__What you need to do__
All lines from the one with "fan [260,398,306,447] ->" through the last are to be given again exactly as they stand in the data below, and only those.

Data items:
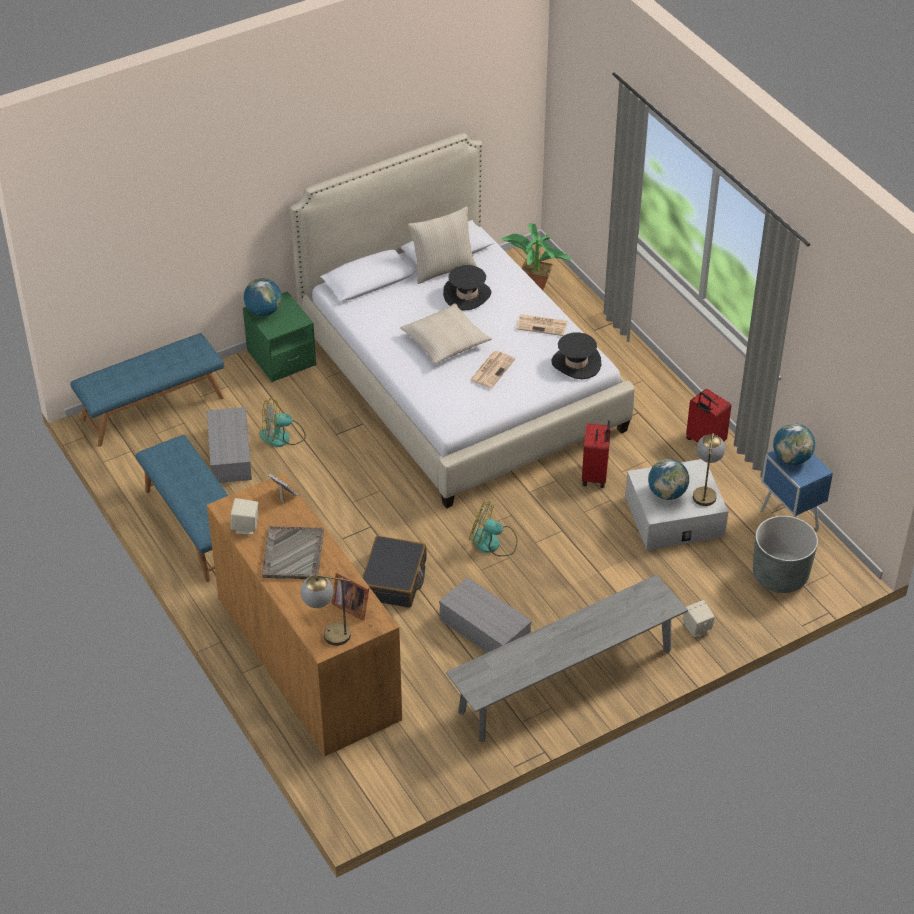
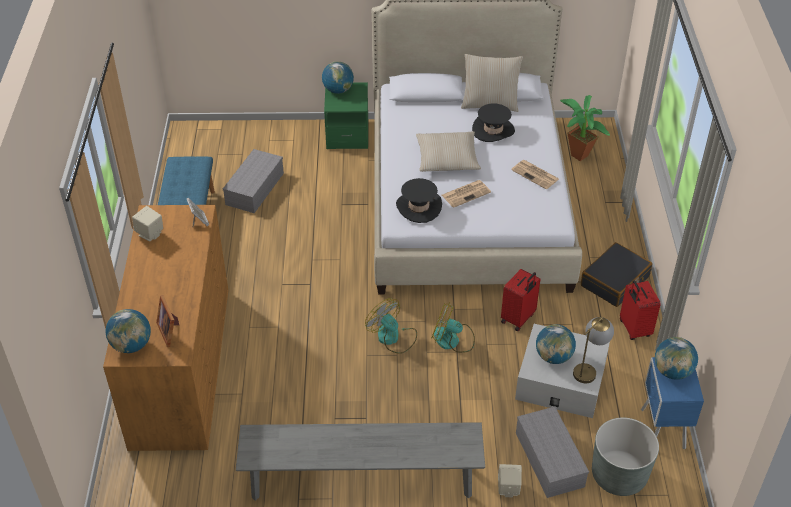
camera: 30 degrees right, 0 degrees up
blue bench [70,333,224,447] -> none
fan [260,398,306,447] -> fan moved to [431,303,475,353]
grey tray [262,526,324,579] -> none
table lamp [300,574,351,646] -> globe [106,309,151,353]
black suitcase [362,536,427,608] -> black suitcase moved to [581,242,652,307]
grey storage box [439,577,532,653] -> grey storage box moved to [516,407,589,498]
black hat [551,332,601,380] -> black hat moved to [396,178,442,223]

__Answer space__
fan [260,398,306,447] -> fan moved to [431,303,475,353]
grey tray [262,526,324,579] -> none
table lamp [300,574,351,646] -> globe [106,309,151,353]
black suitcase [362,536,427,608] -> black suitcase moved to [581,242,652,307]
grey storage box [439,577,532,653] -> grey storage box moved to [516,407,589,498]
black hat [551,332,601,380] -> black hat moved to [396,178,442,223]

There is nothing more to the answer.